> _Work to complete_: Could you set every line of the items below into a Markdown table with the columns Row and Item line, numbering the rows and skipping any blank lines?

> _Recorded information_:
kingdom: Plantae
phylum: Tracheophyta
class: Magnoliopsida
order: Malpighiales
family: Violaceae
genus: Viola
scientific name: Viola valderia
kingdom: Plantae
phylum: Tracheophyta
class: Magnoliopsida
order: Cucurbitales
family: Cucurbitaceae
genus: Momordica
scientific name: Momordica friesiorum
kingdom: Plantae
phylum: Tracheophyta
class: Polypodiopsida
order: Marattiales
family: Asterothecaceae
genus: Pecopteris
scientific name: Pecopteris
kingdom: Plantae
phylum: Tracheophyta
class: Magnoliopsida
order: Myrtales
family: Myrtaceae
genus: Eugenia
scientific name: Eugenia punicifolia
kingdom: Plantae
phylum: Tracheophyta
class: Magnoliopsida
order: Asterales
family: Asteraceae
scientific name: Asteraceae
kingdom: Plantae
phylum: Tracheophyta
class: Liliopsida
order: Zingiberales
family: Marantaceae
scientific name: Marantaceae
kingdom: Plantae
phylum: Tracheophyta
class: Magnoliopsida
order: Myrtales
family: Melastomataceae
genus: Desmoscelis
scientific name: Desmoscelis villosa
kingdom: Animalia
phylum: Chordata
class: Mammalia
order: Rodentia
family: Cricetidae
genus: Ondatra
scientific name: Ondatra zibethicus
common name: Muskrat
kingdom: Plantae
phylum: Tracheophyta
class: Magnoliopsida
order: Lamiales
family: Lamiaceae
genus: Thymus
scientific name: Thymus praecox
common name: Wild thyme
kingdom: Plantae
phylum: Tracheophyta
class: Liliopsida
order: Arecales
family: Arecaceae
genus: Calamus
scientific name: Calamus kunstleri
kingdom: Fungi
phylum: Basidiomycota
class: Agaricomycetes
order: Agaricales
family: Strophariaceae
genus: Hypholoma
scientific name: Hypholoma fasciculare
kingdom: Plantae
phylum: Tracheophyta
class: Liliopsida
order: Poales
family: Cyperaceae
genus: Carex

> _Completed exercise_:
| Row | Item line |
|---|---|
| 1 | kingdom: Plantae |
| 2 | phylum: Tracheophyta |
| 3 | class: Magnoliopsida |
| 4 | order: Malpighiales |
| 5 | family: Violaceae |
| 6 | genus: Viola |
| 7 | scientific name: Viola valderia |
| 8 | kingdom: Plantae |
| 9 | phylum: Tracheophyta |
| 10 | class: Magnoliopsida |
| 11 | order: Cucurbitales |
| 12 | family: Cucurbitaceae |
| 13 | genus: Momordica |
| 14 | scientific name: Momordica friesiorum |
| 15 | kingdom: Plantae |
| 16 | phylum: Tracheophyta |
| 17 | class: Polypodiopsida |
| 18 | order: Marattiales |
| 19 | family: Asterothecaceae |
| 20 | genus: Pecopteris |
| 21 | scientific name: Pecopteris |
| 22 | kingdom: Plantae |
| 23 | phylum: Tracheophyta |
| 24 | class: Magnoliopsida |
| 25 | order: Myrtales |
| 26 | family: Myrtaceae |
| 27 | genus: Eugenia |
| 28 | scientific name: Eugenia punicifolia |
| 29 | kingdom: Plantae |
| 30 | phylum: Tracheophyta |
| 31 | class: Magnoliopsida |
| 32 | order: Asterales |
| 33 | family: Asteraceae |
| 34 | scientific name: Asteraceae |
| 35 | kingdom: Plantae |
| 36 | phylum: Tracheophyta |
| 37 | class: Liliopsida |
| 38 | order: Zingiberales |
| 39 | family: Marantaceae |
| 40 | scientific name: Marantaceae |
| 41 | kingdom: Plantae |
| 42 | phylum: Tracheophyta |
| 43 | class: Magnoliopsida |
| 44 | order: Myrtales |
| 45 | family: Melastomataceae |
| 46 | genus: Desmoscelis |
| 47 | scientific name: Desmoscelis villosa |
| 48 | kingdom: Animalia |
| 49 | phylum: Chordata |
| 50 | class: Mammalia |
| 51 | order: Rodentia |
| 52 | family: Cricetidae |
| 53 | genus: Ondatra |
| 54 | scientific name: Ondatra zibethicus |
| 55 | common name: Muskrat |
| 56 | kingdom: Plantae |
| 57 | phylum: Tracheophyta |
| 58 | class: Magnoliopsida |
| 59 | order: Lamiales |
| 60 | family: Lamiaceae |
| 61 | genus: Thymus |
| 62 | scientific name: Thymus praecox |
| 63 | common name: Wild thyme |
| 64 | kingdom: Plantae |
| 65 | phylum: Tracheophyta |
| 66 | class: Liliopsida |
| 67 | order: Arecales |
| 68 | family: Arecaceae |
| 69 | genus: Calamus |
| 70 | scientific name: Calamus kunstleri |
| 71 | kingdom: Fungi |
| 72 | phylum: Basidiomycota |
| 73 | class: Agaricomycetes |
| 74 | order: Agaricales |
| 75 | family: Strophariaceae |
| 76 | genus: Hypholoma |
| 77 | scientific name: Hypholoma fasciculare |
| 78 | kingdom: Plantae |
| 79 | phylum: Tracheophyta |
| 80 | class: Liliopsida |
| 81 | order: Poales |
| 82 | family: Cyperaceae |
| 83 | genus: Carex |